I certainly had ADHD before being exposed to work environments. I've had my entire life. But it wasn't until I got my diagnosis, and started taking medication for it, that my square-peg of an existence began to fit in with the round-hole of reality.

Work environments have nothing to do with it for me. In fact, I love my job. Here, my ADHD is something of a benefit. I've excelled at everything I have found enjoyable, and have no qualms with working insane crunch on the stuff I like.

The key word there being like. If I don't like doing it, it's practically impossible for me to do. Or rather, if it's mundane or otherwise just "not interesting", I struggle. Strangely enough, I have an easier time accomplishing things I actively dislike doing. Not sure why.

It's like my body is controlled by an autopilot gone rogue, and the medication helps me override it.

For example, I have trouble going to the bathroom to take a piss. Not because of any phobia or anything. I just cant. Literally. I'll sit and squirm until I'm about to piss myself, and only then will I go to the bathroom. Been doing that since I was a little kid.

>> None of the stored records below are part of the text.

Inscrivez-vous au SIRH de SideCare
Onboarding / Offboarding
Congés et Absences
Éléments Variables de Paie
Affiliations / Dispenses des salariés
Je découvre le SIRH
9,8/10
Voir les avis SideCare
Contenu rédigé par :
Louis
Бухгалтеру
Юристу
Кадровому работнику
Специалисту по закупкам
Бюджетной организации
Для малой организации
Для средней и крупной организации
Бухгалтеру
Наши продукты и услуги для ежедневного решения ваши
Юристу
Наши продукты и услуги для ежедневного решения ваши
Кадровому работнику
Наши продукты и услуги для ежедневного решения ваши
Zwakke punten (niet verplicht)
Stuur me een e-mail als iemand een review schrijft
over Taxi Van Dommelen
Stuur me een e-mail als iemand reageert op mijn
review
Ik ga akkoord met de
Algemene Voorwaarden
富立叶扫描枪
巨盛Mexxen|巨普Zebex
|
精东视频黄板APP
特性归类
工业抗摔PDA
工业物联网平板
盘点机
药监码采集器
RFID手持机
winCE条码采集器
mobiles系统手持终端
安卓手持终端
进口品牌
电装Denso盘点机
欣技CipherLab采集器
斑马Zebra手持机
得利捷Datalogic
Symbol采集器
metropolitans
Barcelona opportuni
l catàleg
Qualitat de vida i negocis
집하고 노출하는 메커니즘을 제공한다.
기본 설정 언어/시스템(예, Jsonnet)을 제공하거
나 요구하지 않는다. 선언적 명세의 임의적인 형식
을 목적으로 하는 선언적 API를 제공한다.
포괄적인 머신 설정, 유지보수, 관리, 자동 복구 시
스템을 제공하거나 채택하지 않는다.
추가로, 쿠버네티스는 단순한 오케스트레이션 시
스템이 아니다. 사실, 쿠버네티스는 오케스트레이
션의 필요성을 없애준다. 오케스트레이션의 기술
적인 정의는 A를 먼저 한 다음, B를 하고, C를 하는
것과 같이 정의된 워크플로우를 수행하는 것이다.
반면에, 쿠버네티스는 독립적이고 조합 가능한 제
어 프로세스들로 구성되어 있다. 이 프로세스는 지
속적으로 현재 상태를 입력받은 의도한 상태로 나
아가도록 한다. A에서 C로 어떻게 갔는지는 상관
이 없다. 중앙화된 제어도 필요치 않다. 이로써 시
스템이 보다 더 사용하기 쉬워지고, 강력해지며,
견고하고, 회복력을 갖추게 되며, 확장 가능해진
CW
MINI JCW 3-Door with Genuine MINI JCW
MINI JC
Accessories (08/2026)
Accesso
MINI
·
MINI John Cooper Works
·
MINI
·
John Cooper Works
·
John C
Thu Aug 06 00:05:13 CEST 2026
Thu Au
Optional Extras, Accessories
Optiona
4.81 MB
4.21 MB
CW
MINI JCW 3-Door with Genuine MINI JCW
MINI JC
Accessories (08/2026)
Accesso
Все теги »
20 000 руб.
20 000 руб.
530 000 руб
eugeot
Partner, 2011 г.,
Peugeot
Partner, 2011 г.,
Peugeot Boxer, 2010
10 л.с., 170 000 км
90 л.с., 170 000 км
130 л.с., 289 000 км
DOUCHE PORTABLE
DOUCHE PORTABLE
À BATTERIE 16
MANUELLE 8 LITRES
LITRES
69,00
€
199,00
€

One way around it is to trick myself somehow, like by putting on a podcast, even though I'll only hear like 20 seconds of it. Couldn't do that as a kid, tho. Back then, I would wait until it became physically painful, because only then would my rogue autopilot allow me to go piss.

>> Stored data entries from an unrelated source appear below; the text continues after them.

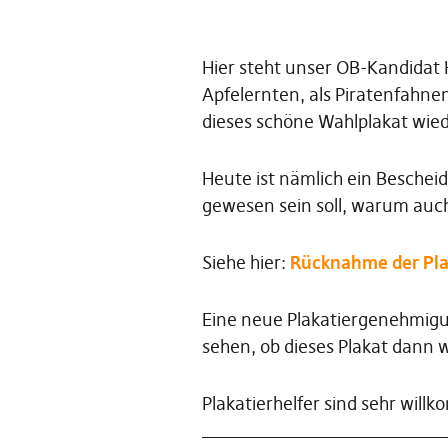
Hier steht unser OB-Kandidat 
Apfelernten, als Piratenfahne
dieses schöne Wahlplakat wied
Heute ist nämlich ein Bescheid
gewesen sein soll, warum auc
Siehe hier:
Rücknahme der Pl
Eine neue Plakatiergenehmigun
sehen, ob dieses Plakat dann 
Plakatierhelfer sind sehr wil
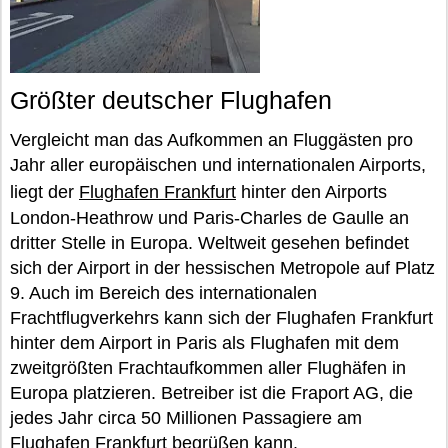
Größter deutscher Flughafen
Vergleicht man das Aufkommen an Fluggästen pro
Jahr aller europäischen und internationalen Airports,
liegt der
Flughafen Frankfurt
hinter den Airports
London-Heathrow und Paris-Charles de Gaulle an
dritter Stelle in Europa. Weltweit gesehen befindet
sich der Airport in der hessischen Metropole auf Platz
9. Auch im Bereich des internationalen
Frachtflugverkehrs kann sich der Flughafen Frankfurt
hinter dem Airport in Paris als Flughafen mit dem
zweitgrößten Frachtaufkommen aller Flughäfen in
Europa platzieren. Betreiber ist die Fraport AG, die
jedes Jahr circa 50 Millionen Passagiere am
Flughafen Frankfurt begrüßen kann.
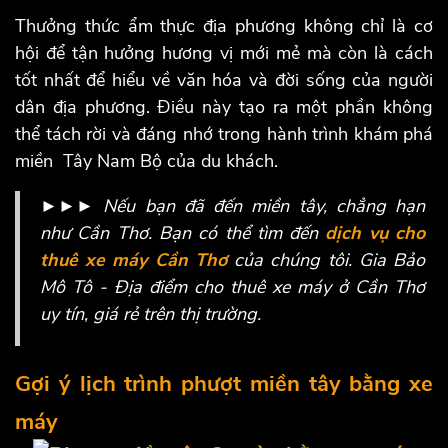
Thưởng thức ẩm thực địa phương không chỉ là cơ
hội để tận hưởng hương vị mới mẻ mà còn là cách
tốt nhất để hiểu về văn hóa và đời sống của người
dân địa phương. Điều này tạo ra một phần không
thể tách rời và đáng nhớ trong hành trình khám phá
miền Tây Nam Bộ của du khách.
►►► Nếu bạn đã đến miền tây, chẳng hạn
như Cần Thơ. Bạn có thể tìm đến
dịch vụ cho
thuê xe máy Cần Thơ
của chúng tôi. Gia Bảo
Mô Tô -
Địa điểm cho thuê xe máy ở Cần Thơ
uy tín, giá rẻ trên thị trường.
Gợi ý lịch trình phượt miền tây bằng xe
máy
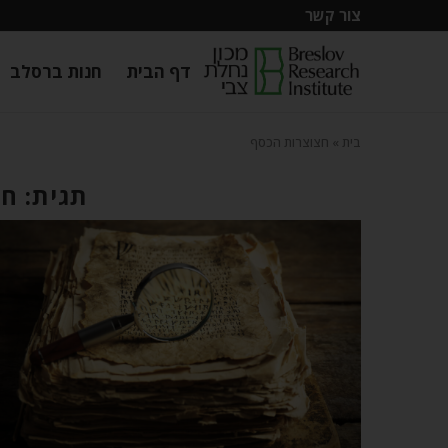
צור קשר
דף הבית
חנות ברסלב
בית
»
חצוצרות הכסף
תגית: ח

Doing laundry? Impossible. Vacuuming? No. Washing dishes? Well, now I have a dishwasher, but emptying it? No way.

That is, unless I take my medication (methylphenidate). It doesn't make mundane things any less mundane. It's still boring to brush my teeth and piss. It just makes it possible.

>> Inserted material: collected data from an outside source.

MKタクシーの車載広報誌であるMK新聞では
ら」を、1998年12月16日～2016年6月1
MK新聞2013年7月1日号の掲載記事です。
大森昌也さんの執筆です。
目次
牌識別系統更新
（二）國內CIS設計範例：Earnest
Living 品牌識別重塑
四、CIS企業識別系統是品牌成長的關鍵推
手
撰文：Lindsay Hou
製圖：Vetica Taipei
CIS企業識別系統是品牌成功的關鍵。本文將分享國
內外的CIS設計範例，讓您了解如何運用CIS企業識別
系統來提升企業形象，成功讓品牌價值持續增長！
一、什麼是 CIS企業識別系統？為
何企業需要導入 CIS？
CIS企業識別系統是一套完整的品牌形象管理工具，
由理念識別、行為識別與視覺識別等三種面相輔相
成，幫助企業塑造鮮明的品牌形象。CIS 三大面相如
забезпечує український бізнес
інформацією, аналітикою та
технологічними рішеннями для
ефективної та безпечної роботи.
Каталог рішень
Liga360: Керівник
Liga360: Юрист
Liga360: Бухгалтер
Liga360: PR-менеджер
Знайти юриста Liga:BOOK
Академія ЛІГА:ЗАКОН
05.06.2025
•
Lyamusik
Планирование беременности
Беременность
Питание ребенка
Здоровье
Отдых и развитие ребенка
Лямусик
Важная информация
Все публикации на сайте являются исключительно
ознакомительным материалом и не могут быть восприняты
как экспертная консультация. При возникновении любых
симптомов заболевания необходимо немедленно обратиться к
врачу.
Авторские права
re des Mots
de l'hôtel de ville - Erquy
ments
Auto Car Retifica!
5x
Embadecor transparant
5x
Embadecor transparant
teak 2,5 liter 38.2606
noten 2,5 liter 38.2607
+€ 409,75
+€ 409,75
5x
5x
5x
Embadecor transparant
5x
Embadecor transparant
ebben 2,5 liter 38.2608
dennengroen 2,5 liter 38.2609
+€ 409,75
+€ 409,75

I didn't get my diagnosis until I was 28. My entire life I've been struggling with this. It's a primary factor in my lifelong battle with depression. It's lead me down a path of substance abuse ­— alcohol and cocaine in particular.

Despite all of this, I still second-guess myself on whether I truly have ADHD. What if I'm just a drug addict, and I just tricked a psychiatrist into giving me those sweet sweet drugs?

1 comments

There are varying degrees of adhd, and indeed some require medication. My comment is more against having medication as a default solution. Obviously poorly phrased as it may have offended someone, and i apologise for that. Also thank you for your comment, it does help me better understand the topic.
Judging from experiences of mine and my friends, it may be less about "varying degrees of ADHD" and more about "varying degrees of coping mechanisms one have managed to develop through their life".

If you don't need to spend significant amounts of energy on daily basis to cope with your ADHD (successfully or not), do you have ADHD at all?

> do you have ADHD at all?

Certainly an interesting question. I was told by two people that have it that I do, and by a psychologist that i clearly don't. But I do know that I have symptoms. So the question is rather spot on. Unless you "you don't need to spend significant amounts of energy" do you actually have it? Can it be that the symptoms are caused by something else?

And that brings me back to my initial poorly worded comment. Whereby my worry is that some may be too happy to prescribe medication where its no needed, as opposed to focusing on removing the factors that cause so many people to have symptoms of various traits that they don't actually enjoy. I am just worried that we rely too much on sedating folks just to numb them as a first resort simply because our work patterns and habbits are toxic to varying degrees overall.

One important thing to note is that before you do your research, you have no idea how much the effort you need to spend compares to anyone else. For most of my life I was pretty sure that everyone's mind worked like mine.

Also, it's hard enough to get ADHD meds even if you genuinely need them to function that I'm not worried about people ending up overmedicated at all. I'd rather see meds becoming easier to obtain, since people who actually need them suffer from the obstacles meant to stop people who don't the most.